Saturday, 23 June 2012

Williams 7yr Journey to Life - Day 56 - Time Traveling


Within my process I've become acutely aware of the ups and downs.  One day there is a feeling of up, the next its down, with even shorter intervals at times.  The most seemingly benign things can trigger ups and downs.  Something someone says, or I see a picture or something else will prompt a thought to come up, and I will reflect on it from a future perspective - as a projection, in comparing myself to someone or something - and I then create an idea of the 'best case scenario', or the 'worst case scenario'.

Thus jumping from one time dimension to another, in fear of 'what may or may not happen' in the future - all based on my past programmed thoughts and ideas.

What I really need to do is write things out immediately when they come up, that way I can trap my feelings in one dimension - here - so that I can see it and deconstruct it without the thought and feeling 'fleeing' away, only to come back at another time if it is not dealt with in the moment.

One trigger today was a picture of myself.  A thought came up that I am getting old, and so that triggered regret that I have not accomplished that which I would have liked to accomplish yet in this life - as transcending all points of self-dishonesty and standing Equal to all, here, in and as my physical body.
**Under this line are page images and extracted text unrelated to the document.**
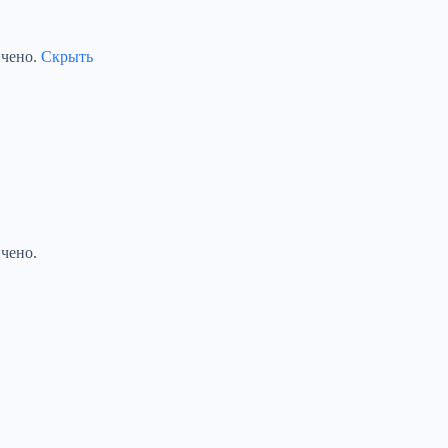
ичено.
Скрыть
чено.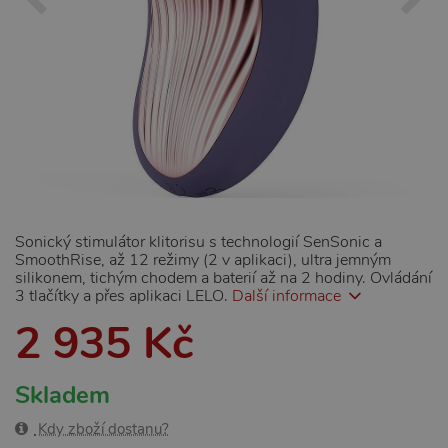
Sonický stimulátor klitorisu s technologií SenSonic a
SmoothRise, až 12 režimy (2 v aplikaci), ultra jemným
silikonem, tichým chodem a baterií až na 2 hodiny. Ovládání
3 tlačítky a přes aplikaci LELO.
Další informace
2 935 Kč
Skladem
Kdy zboží dostanu?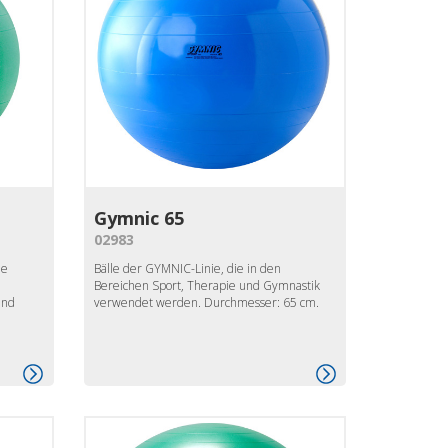
Gymnic 65
02983
he
Bälle der GYMNIC-Linie, die in den
Bereichen Sport, Therapie und Gymnastik
und
verwendet werden. Durchmesser: 65 cm.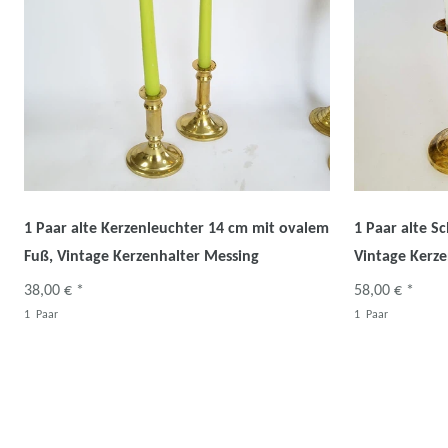
1 Paar alte Kerzenleuchter 14 cm mit ovalem
1 Paar alte S
Fuß, Vintage Kerzenhalter Messing
Vintage Kerze
38,00 € *
58,00 € *
1
Paar
1
Paar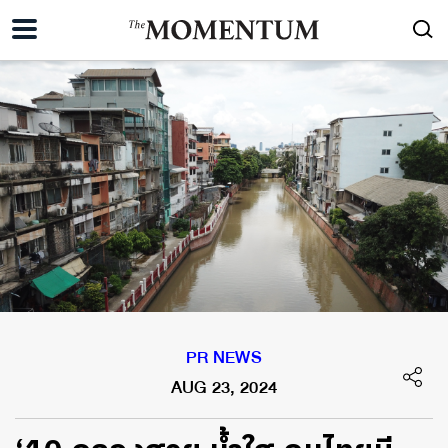
PR NEWS
AUG 23, 2024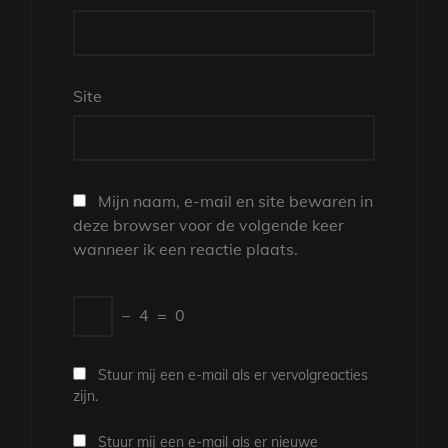
Site
Mijn naam, e-mail en site bewaren in
deze browser voor de volgende keer
wanneer ik een reactie plaats.
−
4
=
0
Stuur mij een e-mail als er vervolgreacties
zijn.
Stuur mij een e-mail als er nieuwe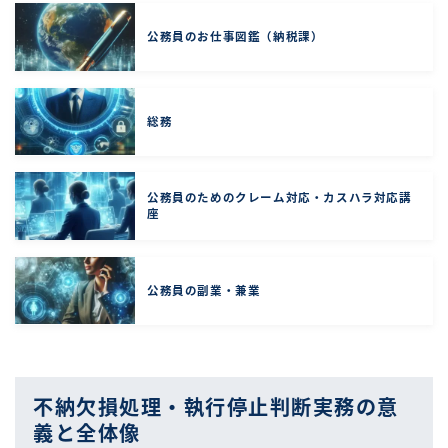
公務員のお仕事図鑑（納税課）
総務
公務員のためのクレーム対応・カスハラ対応講
座
公務員の副業・兼業
不納欠損処理・執行停止判断実務の意
義と全体像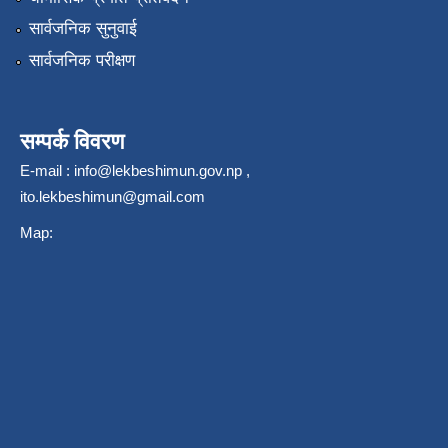
सार्वजनिक सुनुवाई
सार्वजनिक परीक्षण
सम्पर्क विवरण
E-mail :
info@lekbeshimun.gov.np
,
ito.lekbeshimun@gmail.com
Map: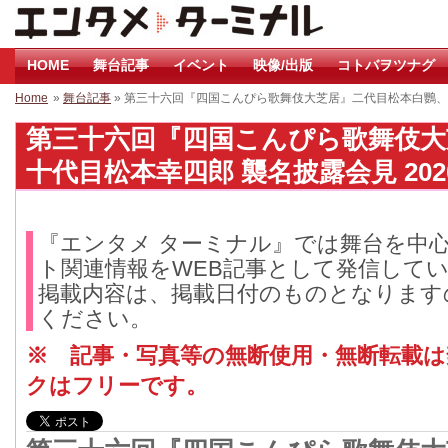
HOME
舞台記事
イベント
映像/出版
コトバヲツナグ
Home
»
舞台記事
» 第三十六回『四国こんぴら歌舞伎大芝居』二代目松本白鸚、
第三十六回『四国こんぴら歌舞伎大
十代目松本幸四郎 襲名披露会見 202
『エンタメ ターミナル』では舞台を中
ト関連情報をWEB記事として発信して
掲載内容は、掲載日付のものとなります
ください。
※ 記事・写真等の無断使用・無断転載
クはフリーです。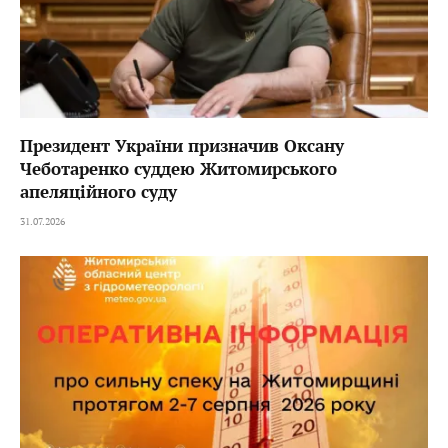
Президент України призначив Оксану
Чеботаренко суддею Житомирського
апеляційного суду
31.07.2026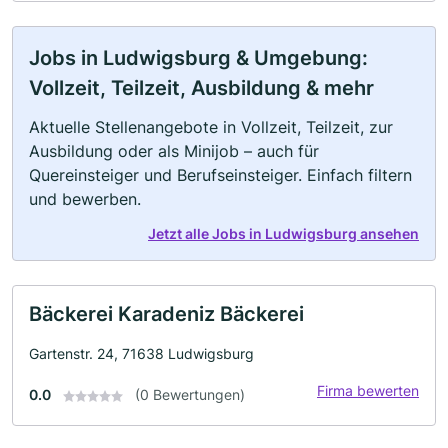
Jobs in Ludwigsburg & Umgebung:
Vollzeit, Teilzeit, Ausbildung & mehr
Aktuelle Stellenangebote in Vollzeit, Teilzeit, zur
Ausbildung oder als Minijob – auch für
Quereinsteiger und Berufseinsteiger. Einfach filtern
und bewerben.
Jetzt alle Jobs in Ludwigsburg ansehen
Bäckerei Karadeniz Bäckerei
Gartenstr. 24, 71638 Ludwigsburg
Firma bewerten
0.0
(0 Bewertungen)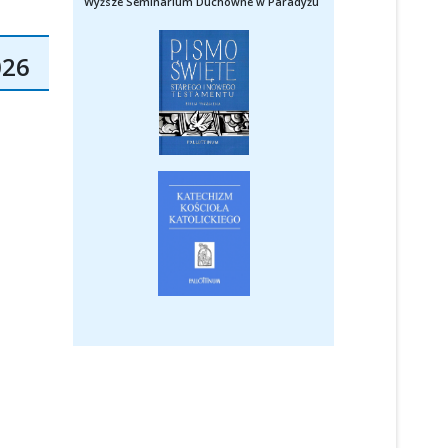
Wyższe Seminarium Duchowne w Paradyżu
026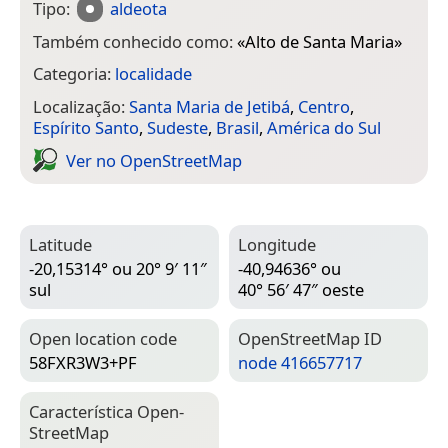
Tipo:
aldeota
Também conhecido como:
«
Alto de Santa Maria
»
Categoria:
localidade
Localização:
Santa Maria de Jetibá
,
Centro
,
Espírito Santo
,
Sudeste
,
Brasil
,
América do Sul
Ver no Open­Street­Map
Latitude
Longitude
-20,15314° ou 20° 9′ 11″
-40,94636° ou
sul
40° 56′ 47″ oeste
Open location code
Open­Street­Map ID
58FXR3W3+PF
node 416657717
Característica Open­
Street­Map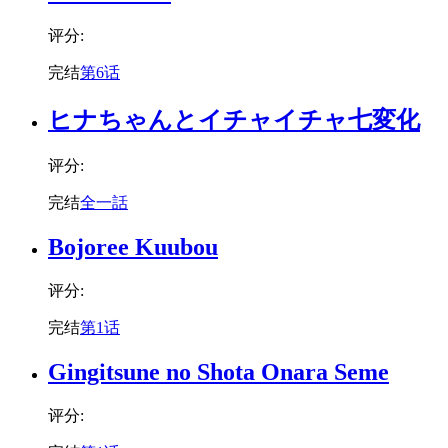
评分:
完结
第6话
ヒナちゃんとイチャイチャ七変化
评分:
完结
全一話
Bojoree Kuubou
评分:
完结
第1话
Gingitsune no Shota Onara Seme
评分: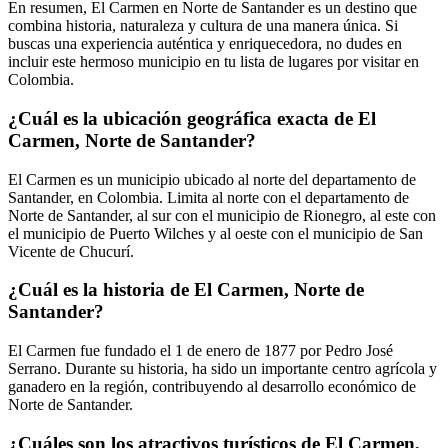
En resumen, El Carmen en Norte de Santander es un destino que
combina historia, naturaleza y cultura de una manera única. Si
buscas una experiencia auténtica y enriquecedora, no dudes en
incluir este hermoso municipio en tu lista de lugares por visitar en
Colombia.
¿Cuál es la ubicación geográfica exacta de El
Carmen, Norte de Santander?
El Carmen es un municipio ubicado al norte del departamento de
Santander, en Colombia. Limita al norte con el departamento de
Norte de Santander, al sur con el municipio de Rionegro, al este con
el municipio de Puerto Wilches y al oeste con el municipio de San
Vicente de Chucurí.
¿Cuál es la historia de El Carmen, Norte de
Santander?
El Carmen fue fundado el 1 de enero de 1877 por Pedro José
Serrano. Durante su historia, ha sido un importante centro agrícola y
ganadero en la región, contribuyendo al desarrollo económico de
Norte de Santander.
¿Cuáles son los atractivos turísticos de El Carmen,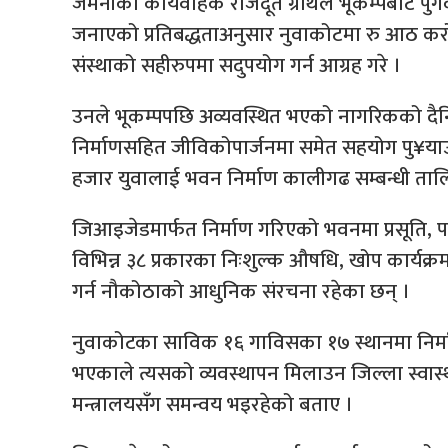
जर्मनीका कार्यवाहक राजदूत ग्रोथले भूकम्पबाट पुग
जनाएको प्रतिबद्धताअनुसार नुवाकोटमा रु आठ करो
संस्थाको सहीरुपमा सदुपयोग गर्न आग्रह गरे ।
उनले भूकम्पपछि अव्यवस्थित भएको नागरिकको दैनिकी
निर्माणसहित जीविकोपार्जनमा समेत सहयोग पु¥य
हजार युवालाई भवन निर्माण कालीगढ सम्बन्धी ता
जिआइजेडमार्फत निर्माण गरिएको भवनमा प्रसूति,
विभिन्न ३८ प्रकारका निःशुल्क औषधि, खोप कार्यक्रम
गर्न नौकोठाको आधुनिक संरचना रहेका छन् ।
नुवाकोटका साविक १६ गाविसका १७ स्थानमा निर्म
भएकाले त्यसको व्यवस्थापन मिलाउन जिल्ला स्वास्
मन्त्रालयसँग समन्वय भइरहेको बताए ।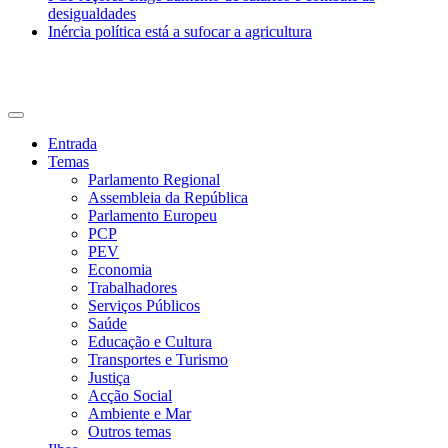
desigualdades
Inércia política está a sufocar a agricultura
CDU Açores
Entrada
Temas
Parlamento Regional
Assembleia da República
Parlamento Europeu
PCP
PEV
Economia
Trabalhadores
Serviços Públicos
Saúde
Educação e Cultura
Transportes e Turismo
Justiça
Acção Social
Ambiente e Mar
Outros temas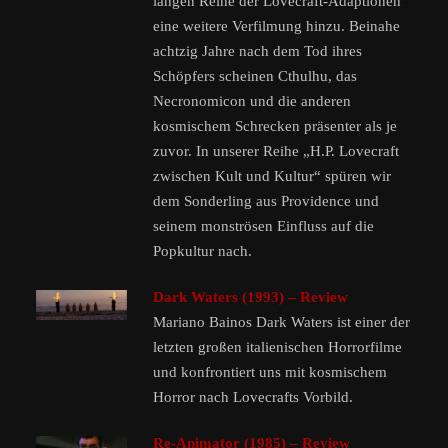
langen Reihe der Lovecraft-Adaptionen
eine weitere Verfilmung hinzu. Beinahe
achtzig Jahre nach dem Tod ihres
Schöpfers scheinen Cthulhu, das
Necronomicon und die anderen
kosmischem Schrecken präsenter als je
zuvor. In unserer Reihe „H.P. Lovecraft
zwischen Kult und Kultur“ spüren wir
dem Sonderling aus Providence und
seinem monströsen Einfluss auf die
Popkultur nach.
Dark Waters (1993) – Review
Mariano Bainos Dark Waters ist einer der
letzten großen italienischen Horrorfilme
und konfrontiert uns mit kosmischem
Horror nach Lovecrafts Vorbild.
Re-Animator (1985) – Review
Another trigger further compounded the first, where I had a reaction to a perspective and judged myself as 'not being honest enough with myself yet.  This then triggered discouragement which triggered frustration, which triggered tiredness, which triggered neglect. 

Within these triggered points there also opened up other points.  I am still not living up to my expectations, and or the projected image of myself. I am desiring to be perfect in my process, yet this desire is a deception, because I am using it as a crutch, as a graven image which gives me a good feeling about myself, which I use to encourage myself - in polarity - in which case I inevitably fall into the opposite polarity of discouragement.

So it is time to drop the image so I can sort out what is here, step by step, breath by breath.

I forgive myself that I have accepted and allowed myself to project an image of myself in my mind into the future based on my past so that I may manipulate myself into giving myself a good feeling and in so attempt to encourage myself within the polarity game of encouragement/discouragement.

I forgive myself that I have accepted and allowed myself to value and compare myself to the image I have constructed of myself within my mind as an idea, where I actually deny what is here and use this future projection as a point and means to blame others as 'not being as good as me', and in so compromise my self-honesty and create further consequences for myself.

I forgive myself that I have accepted and allowed myself to judge myself through the image of myself I have created in my mind in fear of what others will think of me.  This also in fear of consequences that will play out instead of me being here and facing myself within writing so that I can trap and see the points in written format without them fleeing away in my mind.

I forgive myself that I have accepted and allowed myself to create the best case/worst case scenario in my mind and so react to those mind scenarios which create further cycles and time-loops within my process of self-realization.

I forgive myself that I have accepted and allowed myself to hesitate to write out points for myself as soon as I am able, so that I may see how I am hiding from myself, and so creating more cycles within which I am not being honest with myself and dealing with what is here as me, in and as the physical, moment by moment.

I forgive myself that I have accepted and allowed myself to want/desire to be liked or be seen as special where I have created ideas and images of myself in my mind so that I may have good feelings about myself without investigating and understanding what the outflow effect of these ideas and images will be. 

I forgive myself that I have accepted and allowed myself to want/desire to be a hero in my mind where I am thinking I can, and trying to do everything by myself and so putting myself through unnecessary stress and anxiety. 

I forgive myself that I have not accepted and allowed myself to prepare myself for what points that I must face within my day and week in a structured and disciplined manner.

I forgive myself that I have accepted and allowed myself to take the first option that comes to mind - as opposed to having patience to explore what other opportunities are available - without unnecessarily aversion to making a decision.

I commit myself to structuring, organizing and prioritizing my days and weeks so that I may prepare myself for the points that I know I have to face within my daily participation, and so be ready to address them and deal with them appropriately in the moment.

I commit myself to physical walking of my process within breath, so that I am constantly dealing with what is here in and as my physical process.

I commit myself to face points that come up as soon as I am able so that I can deal with them before more points are triggered, and so i can stop the cycle before it starts.

I commit myself keeping my process simple through effective writing and establishing myself within and as self-trust.